Au Portugal, les pratiques d’enfermement, même pour les adultes, sont encore dominées par l’idéal de réhabilitation. Cependant, contrairement à d'autres pays, les développements de l’exécution des peines ne se sont pas traduits par une orientation thérapeutique. La structuration tardive des services de probation (actuellement DGRSP, après la fusion avec les services pénitentiaires), dans les années 1980, s'est développée principalement selon un modèle de réinsertion, axé sur des pratiques visant à établir ou à renforcer les liens sociaux et les opportunités de rétablissement du statut social du délinquant. En ce qui concerne les mineurs infracteurs placés en centre éducatif, l’intervention a jusqu'ici été principalement traduite en un modèle éducatif non spécifique basé sur la scolarité et la formation préprofessionnelle. On observe néanmoins l'intensification de la standardisation des procédés dans le traitement des situations, la présence d’éléments épars qui appartiennent au modèle risk-needs et whatworks, dans les documents d’orientation institutionnels et dans quelques pratiques de diagnostic et enfin, l’adoption, notamment dans l’exécution du suivi éducatif, d’instruments dont la logique de base est un modèle cognitive-comportemental sont observés.

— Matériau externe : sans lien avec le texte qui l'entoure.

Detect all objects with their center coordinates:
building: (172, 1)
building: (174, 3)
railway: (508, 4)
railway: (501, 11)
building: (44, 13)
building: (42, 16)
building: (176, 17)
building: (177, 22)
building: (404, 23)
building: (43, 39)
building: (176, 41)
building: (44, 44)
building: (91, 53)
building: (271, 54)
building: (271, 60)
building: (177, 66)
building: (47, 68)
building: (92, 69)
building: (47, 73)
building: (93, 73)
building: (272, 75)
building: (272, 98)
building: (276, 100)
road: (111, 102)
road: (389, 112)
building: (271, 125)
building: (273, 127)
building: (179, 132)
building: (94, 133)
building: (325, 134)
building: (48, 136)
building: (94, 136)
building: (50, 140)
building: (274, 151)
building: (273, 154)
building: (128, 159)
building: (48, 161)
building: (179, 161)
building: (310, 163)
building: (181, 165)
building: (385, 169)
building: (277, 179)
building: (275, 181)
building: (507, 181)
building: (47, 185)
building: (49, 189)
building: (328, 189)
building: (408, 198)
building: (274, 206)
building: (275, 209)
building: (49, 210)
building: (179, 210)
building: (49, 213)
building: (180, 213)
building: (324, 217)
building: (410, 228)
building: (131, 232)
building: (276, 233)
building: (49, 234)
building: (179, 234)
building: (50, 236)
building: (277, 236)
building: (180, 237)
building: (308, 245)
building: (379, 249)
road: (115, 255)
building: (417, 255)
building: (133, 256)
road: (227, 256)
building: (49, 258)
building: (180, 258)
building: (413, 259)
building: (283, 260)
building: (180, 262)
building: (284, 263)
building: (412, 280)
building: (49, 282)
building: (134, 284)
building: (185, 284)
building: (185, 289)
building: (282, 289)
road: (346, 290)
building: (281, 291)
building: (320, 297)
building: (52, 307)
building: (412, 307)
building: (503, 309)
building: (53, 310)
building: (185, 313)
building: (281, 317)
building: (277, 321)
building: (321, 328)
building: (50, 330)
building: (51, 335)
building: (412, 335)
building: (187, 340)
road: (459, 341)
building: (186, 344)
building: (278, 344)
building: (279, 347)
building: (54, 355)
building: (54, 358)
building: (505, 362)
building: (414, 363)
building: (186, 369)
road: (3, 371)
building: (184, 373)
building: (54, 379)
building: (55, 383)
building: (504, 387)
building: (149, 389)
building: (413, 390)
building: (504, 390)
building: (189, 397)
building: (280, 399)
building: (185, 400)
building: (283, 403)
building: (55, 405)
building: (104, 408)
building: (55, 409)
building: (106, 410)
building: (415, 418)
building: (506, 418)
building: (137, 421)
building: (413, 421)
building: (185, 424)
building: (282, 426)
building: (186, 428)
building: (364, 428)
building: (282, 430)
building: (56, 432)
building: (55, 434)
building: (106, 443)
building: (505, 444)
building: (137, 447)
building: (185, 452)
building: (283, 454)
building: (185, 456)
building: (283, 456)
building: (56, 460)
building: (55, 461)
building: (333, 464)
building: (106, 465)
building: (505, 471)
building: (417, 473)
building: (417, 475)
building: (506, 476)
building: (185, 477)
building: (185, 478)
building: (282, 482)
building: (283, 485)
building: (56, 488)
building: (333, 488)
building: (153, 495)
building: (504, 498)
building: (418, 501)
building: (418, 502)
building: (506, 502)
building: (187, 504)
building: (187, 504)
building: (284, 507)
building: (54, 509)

La question fondamentale suscitée par ces constats est de savoir quel est l’impact éducatif de ces mesures tutélaires. Si la supervision du parcours scolaire et des rapports familiaux est suffisante pour éduquer au droit, alors nous devons admettre que les fondements et l’autonomie du système tutélaire deviennent vides par rapport au régime de protection. Par contre, si l’impact éducatif des mesures réside tout simplement dans leur caractère sanctionnateur, nous mettons en cause l’autonomie du droit tutélaire éducatif au sein de la justice pénale. Donc, la question qu’il faut poser à cet égard est celle de savoir en quoi consiste l’éducation au droit.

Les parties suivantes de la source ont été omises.